Hülasa, tarihsel geçmişin izleri ile birlikte varlıkların ve nesnelerin adlandırılması esasına dayalı kültürel öğelerin kimliklerinin birbirlerinin yerine kullanılması geçmiş ile bağı koparacağı gibi yöresel mutfak kültürünün de gelişimini ortadan kaldıracağı gayet aşikârdır.

O halde lemis ve lames yöresel kültürel yemek sınıfında değerlendirilmesi gereken mutfak kültürü içinde yer alan besinler / yemekler olarak yer almalı, birbirleri yerine adlarının kullanılması ya da pişirilme şekli ve servis ediliş şekli ile aynı olmayan mutfak zenginliğimiz olarak tescil edilmelidir. 

ARKEOTEKNO    

[1] https://dergipark.org.tr/tr/download/article-file/457498 [İ. Çağatay] 

[2] https://ingilizce.osmanlica.org/ingilizce-turkce-sozluk-28643.html 

Lemis, aynı zamanda İngiliz aristokrasisinde merhametli anlamına gelen Clement soyundan gelenlerin soy ağacında bir isim olarak kullanılır. 

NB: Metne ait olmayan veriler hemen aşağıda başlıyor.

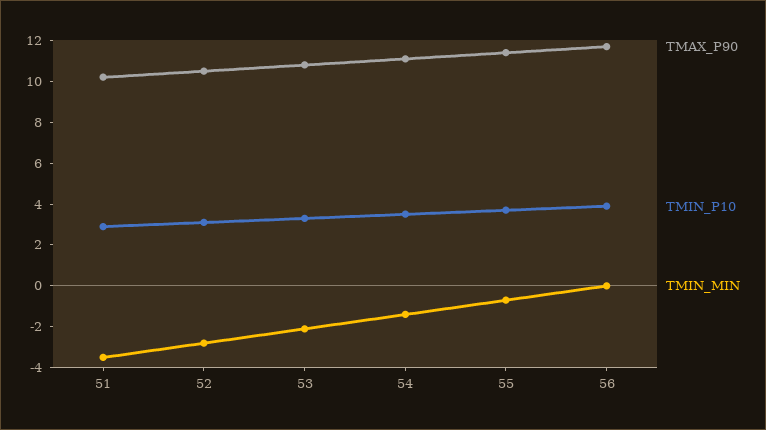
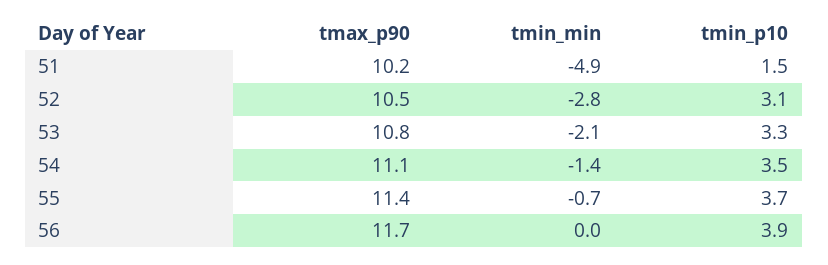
TMIN_P10, 51: 3 -> 1.5
TMIN_MIN, 51: -3.5 -> -4.9

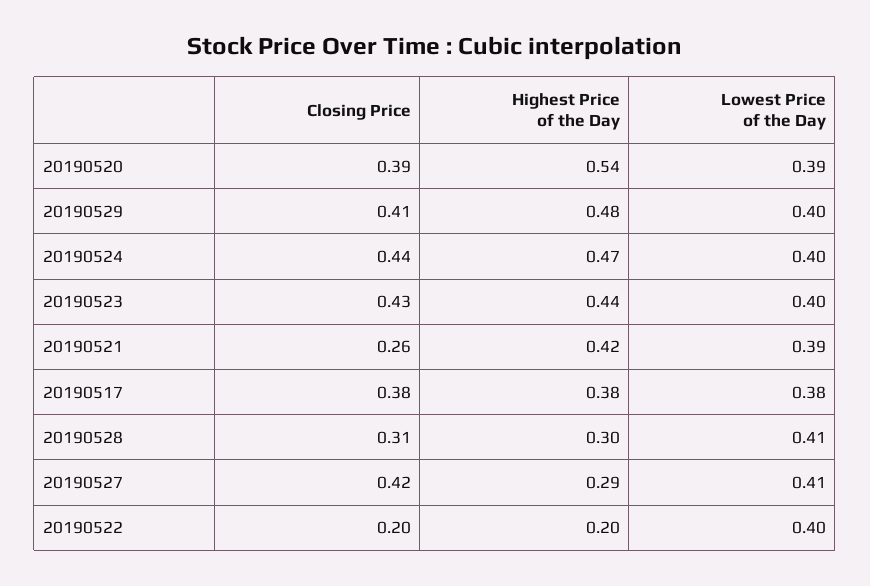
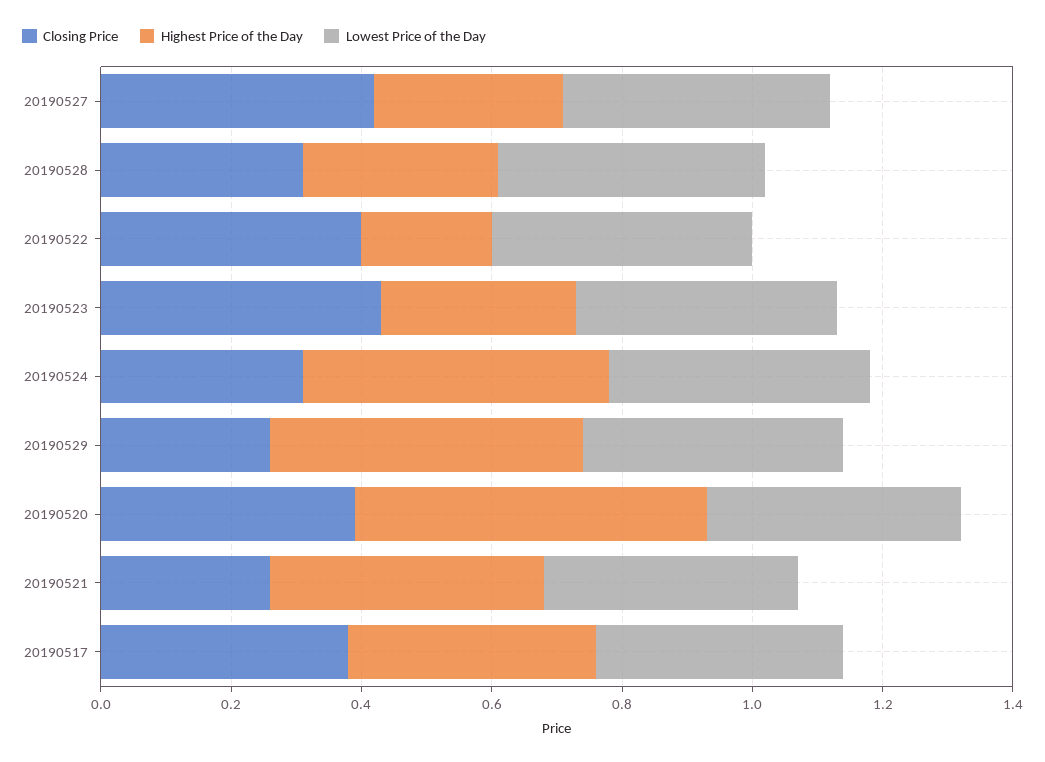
Closing Price, 20190529: 0.41 -> 0.25
Closing Price, 20190524: 0.44 -> 0.3
Highest Price of the Day, 20190523: 0.44 -> 0.3
Closing Price, 20190522: 0.2 -> 0.4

[3] Değişik yörelerde pancar sapına ya da yapraklarına ‘pezük’ adı verilir. Pezük kelimesi ‘pazı’ anlamına da gelir. Pancar Farsca ve Puacı da Poğacadan üretilme İtalyanca kökenli bir kelimedir.

[4] Lamesli pide, Giresun, Maçka ve Sürmene’de pazı veya ıspanak katılarak yapılan pideye denilir.